Yes, I didn’t have niceness fields intentionally in mind when I commented, but it is definitely the same idea.
That was the first thing I did when I created an account here. It got no upvotes and did not get promoted to front page, so… maybe it was just too much to digest from somebody with no karma at the time?
(Speaking as a mod) Link posts from new users definitely (unfortunately) have a much higher burden than regular posts. This isn’t so much of a conscious choice, as result of how much effort they take to evaluate.
There are no full-time mods, just people who do moderation in addition to other LW duties. We don’t have time to read each post thoroughly before frontpaging it. I typically skim a post to get a sense of it’s overall topic, and see if the author is someone who has a track record of writing frontpage material. The default outcome is for things not to get frontpaged.
Link posts face the additional hurdle of “I have to click through to another site to read the post”, which is already a trivial inconvenience. Moderators actually see a hover-over of the post when they look through their moderation queue, but link-posts don’t appear in the hoverover because they’re offsite.
Then, on top of that, link posts get less visibility anyways – the same reasons that make them more effortful for a moderator to evaluate make people less likely to click through and read them. (i.e when people hoverover the post, or see it in Recent Discussion, they don’t get to automatically skim it, they have to evaluate an indirect summary)
I generally recommend fully crossposting things rather than just link-posting them with a small summary, you’ll typically get more engagement that way.
For the record, it might be worth turning that old post into a crosspost, I’d be up for frontpaging it this time around. It does look interesting.
If I edit the existing post, will it end up in oblivion anyway because it’s old now? Or does the clock restart when it gets promoted to frontpage? I can delete/recreate if that would be more effective.
Another thought: because it’s 6k words, it might be worth splitting across a few posts and creating a sequence out of it. I don’t see a way to do that in the editor, so it might require privileges? I’m also not sure if it would be appropriate for this or not.
edit: also (and this is getting quite far afield here) - I’ve been blogging for quite a while on rational-adjacent topics before I started posting here. I imagine a flood of cross-posts of previous work would be frowned upon, but also the line seems kind of blurry given that’s exactly what this comment thread is already discussing.
There are tools to give old posts new frontpage life, which I’d be happy to use here (you can send me a PM about it when you’re ready). But, if you want to go the sequence route instead:
We deliberately make it less obvious to new users how to create sequences (users with 1000+ karma see an obvious button in the user menu). If you go to /library page, you’ll find a Create Sequence button.

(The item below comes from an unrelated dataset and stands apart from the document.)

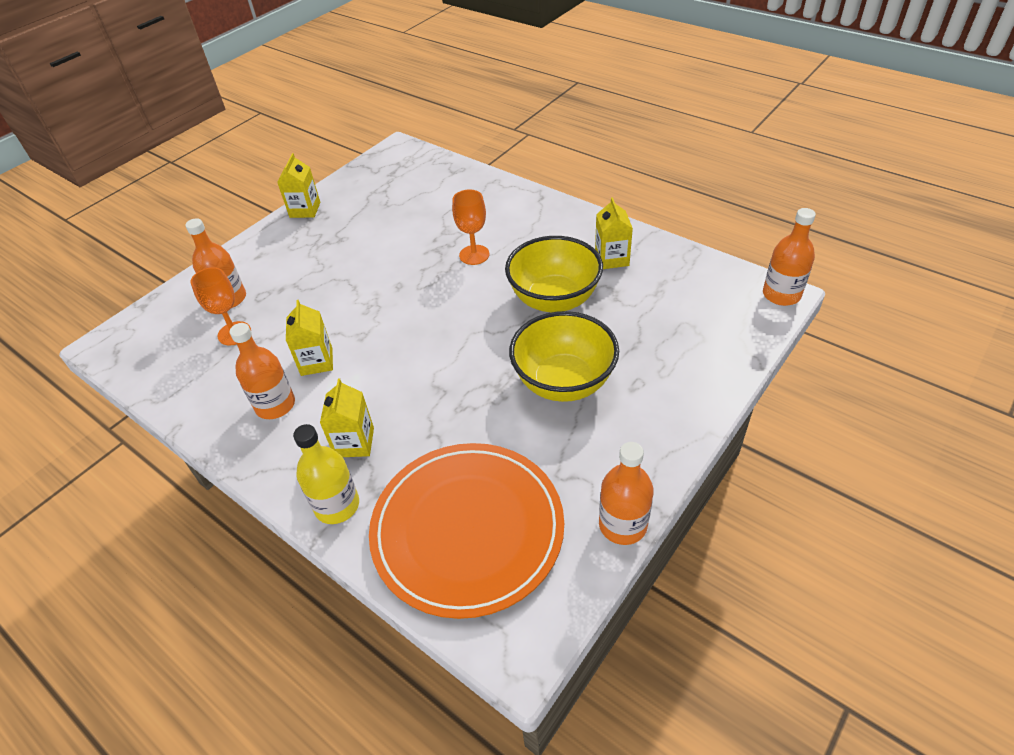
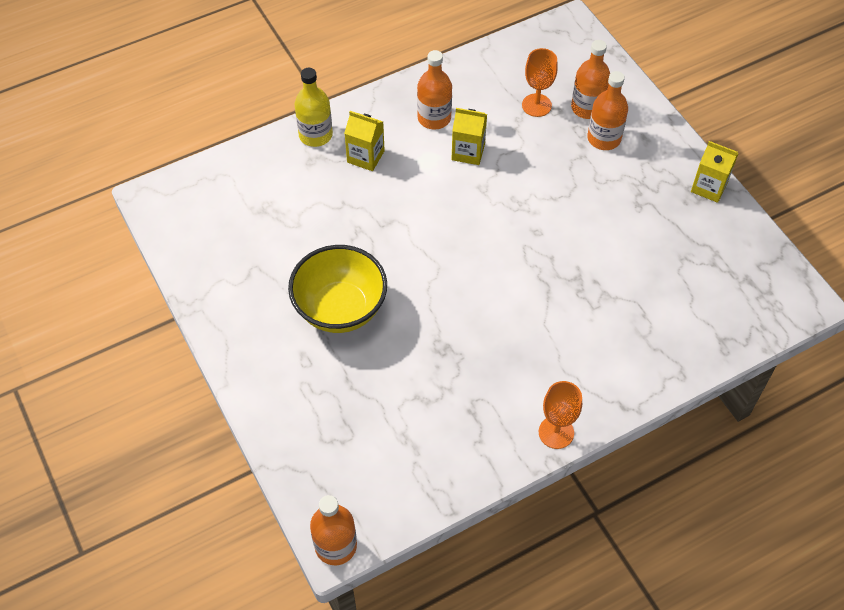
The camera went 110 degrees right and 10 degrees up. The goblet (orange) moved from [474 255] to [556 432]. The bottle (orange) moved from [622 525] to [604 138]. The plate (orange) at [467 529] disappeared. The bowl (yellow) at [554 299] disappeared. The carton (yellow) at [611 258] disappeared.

So if you want to go the sequence route, I’d just create new posts from scratch, one a time, spaced out a couple days apart. (You’ll get more engagement this way. I cry a little inside when I see users write magnum opuses that they create nicely formatted sequences for… and then post all at once, which is overwhelming and people don’t read)

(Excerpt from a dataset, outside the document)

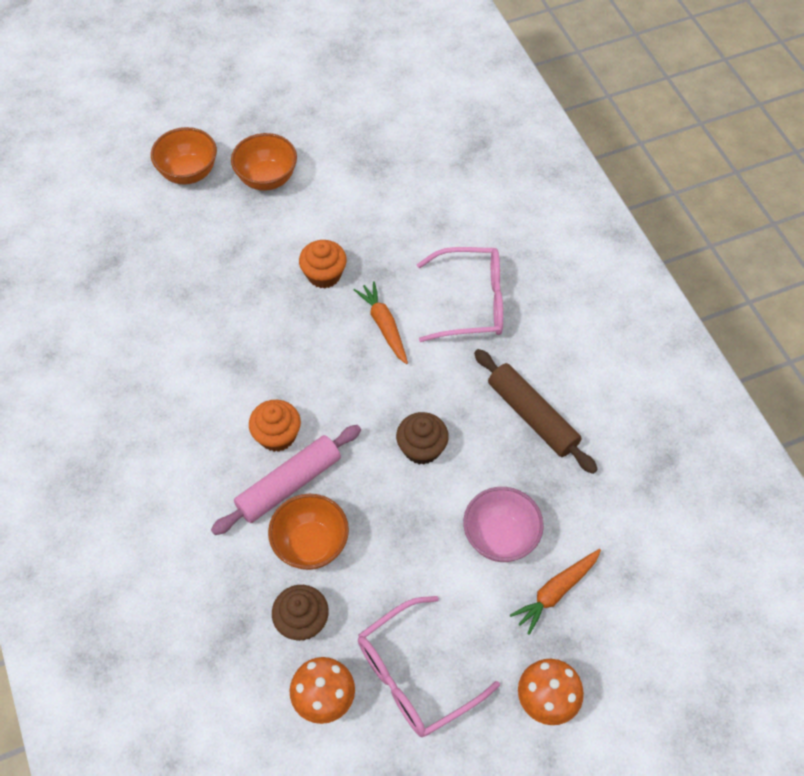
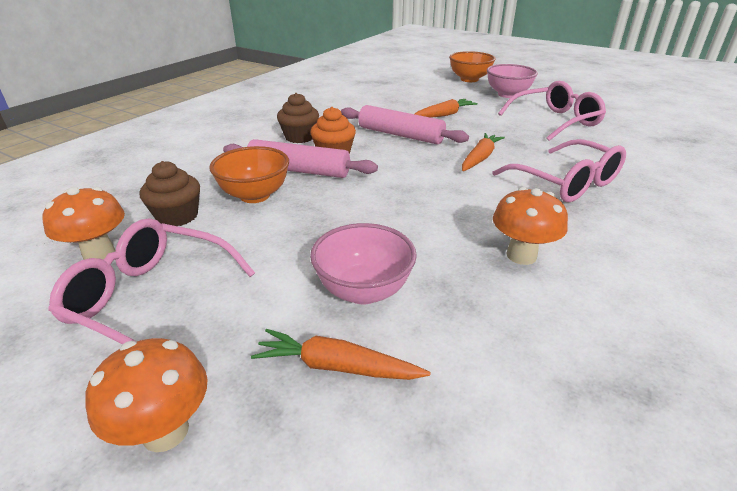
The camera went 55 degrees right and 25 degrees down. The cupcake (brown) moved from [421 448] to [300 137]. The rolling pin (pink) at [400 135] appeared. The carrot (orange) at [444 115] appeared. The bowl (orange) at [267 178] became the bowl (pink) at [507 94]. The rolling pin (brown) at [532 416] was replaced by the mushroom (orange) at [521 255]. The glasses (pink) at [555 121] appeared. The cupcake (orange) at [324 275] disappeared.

Relatedly, I’d crosspost old content over at a rate of around 1-per-2-days, and check to see which sort of content gets engagement/upvotes/comments.
I’ve started the conversion into a sequence here.
Oops—I didn’t notice the ‘load more’ option for the posts on your profile earlier, I upvoted your post now.
I have not yet written any posts myself and have only skimmed the detailed rules about karma some time ago, but I can easily imagine that the measures against spam can sometimes lead good posts from new accounts to be overlooked.